(Recorded data)
* begin *
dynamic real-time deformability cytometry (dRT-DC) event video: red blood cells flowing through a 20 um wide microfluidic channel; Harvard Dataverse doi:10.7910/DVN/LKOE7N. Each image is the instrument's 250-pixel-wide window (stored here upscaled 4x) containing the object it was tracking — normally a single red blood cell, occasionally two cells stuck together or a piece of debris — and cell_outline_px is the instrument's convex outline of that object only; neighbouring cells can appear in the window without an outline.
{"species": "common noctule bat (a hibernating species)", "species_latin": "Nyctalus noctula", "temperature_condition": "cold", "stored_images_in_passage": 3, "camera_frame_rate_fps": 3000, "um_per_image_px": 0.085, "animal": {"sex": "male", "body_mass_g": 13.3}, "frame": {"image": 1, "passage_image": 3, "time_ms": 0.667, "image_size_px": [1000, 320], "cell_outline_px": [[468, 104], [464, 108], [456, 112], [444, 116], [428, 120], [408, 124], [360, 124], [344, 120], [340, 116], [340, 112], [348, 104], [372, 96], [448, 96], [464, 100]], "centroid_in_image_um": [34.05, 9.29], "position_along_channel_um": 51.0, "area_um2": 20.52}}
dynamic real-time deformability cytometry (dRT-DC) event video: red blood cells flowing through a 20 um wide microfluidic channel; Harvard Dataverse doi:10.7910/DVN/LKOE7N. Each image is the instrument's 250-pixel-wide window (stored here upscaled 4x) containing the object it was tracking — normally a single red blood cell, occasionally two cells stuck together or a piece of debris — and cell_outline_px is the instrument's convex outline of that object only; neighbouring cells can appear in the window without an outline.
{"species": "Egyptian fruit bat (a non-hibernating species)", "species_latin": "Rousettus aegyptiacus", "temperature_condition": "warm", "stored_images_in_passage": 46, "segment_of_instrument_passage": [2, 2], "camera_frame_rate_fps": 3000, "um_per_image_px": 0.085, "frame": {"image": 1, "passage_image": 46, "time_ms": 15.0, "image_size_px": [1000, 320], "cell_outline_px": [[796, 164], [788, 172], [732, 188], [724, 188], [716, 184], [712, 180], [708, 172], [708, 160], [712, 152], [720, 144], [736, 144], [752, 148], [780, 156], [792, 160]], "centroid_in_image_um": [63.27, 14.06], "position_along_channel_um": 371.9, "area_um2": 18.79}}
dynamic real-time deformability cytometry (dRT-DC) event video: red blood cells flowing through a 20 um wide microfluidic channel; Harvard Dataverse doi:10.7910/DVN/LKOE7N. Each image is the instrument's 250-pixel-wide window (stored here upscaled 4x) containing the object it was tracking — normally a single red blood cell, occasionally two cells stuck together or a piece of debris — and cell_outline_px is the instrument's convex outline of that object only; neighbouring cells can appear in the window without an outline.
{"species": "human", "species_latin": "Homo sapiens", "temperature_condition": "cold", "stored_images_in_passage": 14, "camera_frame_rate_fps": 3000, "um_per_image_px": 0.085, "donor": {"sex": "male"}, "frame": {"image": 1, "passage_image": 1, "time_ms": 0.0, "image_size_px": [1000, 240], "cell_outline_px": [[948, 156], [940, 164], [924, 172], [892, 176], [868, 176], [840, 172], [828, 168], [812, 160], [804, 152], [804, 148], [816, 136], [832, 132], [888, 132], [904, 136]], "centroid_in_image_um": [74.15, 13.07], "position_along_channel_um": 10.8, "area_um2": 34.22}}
* end *
▶ What is required
Here, the records must be output exactly and in full.

▶ Written reply
dynamic real-time deformability cytometry (dRT-DC) event video: red blood cells flowing through a 20 um wide microfluidic channel; Harvard Dataverse doi:10.7910/DVN/LKOE7N. Each image is the instrument's 250-pixel-wide window (stored here upscaled 4x) containing the object it was tracking — normally a single red blood cell, occasionally two cells stuck together or a piece of debris — and cell_outline_px is the instrument's convex outline of that object only; neighbouring cells can appear in the window without an outline.
{"species": "common noctule bat (a hibernating species)", "species_latin": "Nyctalus noctula", "temperature_condition": "cold", "stored_images_in_passage": 3, "camera_frame_rate_fps": 3000, "um_per_image_px": 0.085, "animal": {"sex": "male", "body_mass_g": 13.3}, "frame": {"image": 1, "passage_image": 3, "time_ms": 0.667, "image_size_px": [1000, 320], "cell_outline_px": [[468, 104], [464, 108], [456, 112], [444, 116], [428, 120], [408, 124], [360, 124], [344, 120], [340, 116], [340, 112], [348, 104], [372, 96], [448, 96], [464, 100]], "centroid_in_image_um": [34.05, 9.29], "position_along_channel_um": 51.0, "area_um2": 20.52}}
dynamic real-time deformability cytometry (dRT-DC) event video: red blood cells flowing through a 20 um wide microfluidic channel; Harvard Dataverse doi:10.7910/DVN/LKOE7N. Each image is the instrument's 250-pixel-wide window (stored here upscaled 4x) containing the object it was tracking — normally a single red blood cell, occasionally two cells stuck together or a piece of debris — and cell_outline_px is the instrument's convex outline of that object only; neighbouring cells can appear in the window without an outline.
{"species": "Egyptian fruit bat (a non-hibernating species)", "species_latin": "Rousettus aegyptiacus", "temperature_condition": "warm", "stored_images_in_passage": 46, "segment_of_instrument_passage": [2, 2], "camera_frame_rate_fps": 3000, "um_per_image_px": 0.085, "frame": {"image": 1, "passage_image": 46, "time_ms": 15.0, "image_size_px": [1000, 320], "cell_outline_px": [[796, 164], [788, 172], [732, 188], [724, 188], [716, 184], [712, 180], [708, 172], [708, 160], [712, 152], [720, 144], [736, 144], [752, 148], [780, 156], [792, 160]], "centroid_in_image_um": [63.27, 14.06], "position_along_channel_um": 371.9, "area_um2": 18.79}}
dynamic real-time deformability cytometry (dRT-DC) event video: red blood cells flowing through a 20 um wide microfluidic channel; Harvard Dataverse doi:10.7910/DVN/LKOE7N. Each image is the instrument's 250-pixel-wide window (stored here upscaled 4x) containing the object it was tracking — normally a single red blood cell, occasionally two cells stuck together or a piece of debris — and cell_outline_px is the instrument's convex outline of that object only; neighbouring cells can appear in the window without an outline.
{"species": "human", "species_latin": "Homo sapiens", "temperature_condition": "cold", "stored_images_in_passage": 14, "camera_frame_rate_fps": 3000, "um_per_image_px": 0.085, "donor": {"sex": "male"}, "frame": {"image": 1, "passage_image": 1, "time_ms": 0.0, "image_size_px": [1000, 240], "cell_outline_px": [[948, 156], [940, 164], [924, 172], [892, 176], [868, 176], [840, 172], [828, 168], [812, 160], [804, 152], [804, 148], [816, 136], [832, 132], [888, 132], [904, 136]], "centroid_in_image_um": [74.15, 13.07], "position_along_channel_um": 10.8, "area_um2": 34.22}}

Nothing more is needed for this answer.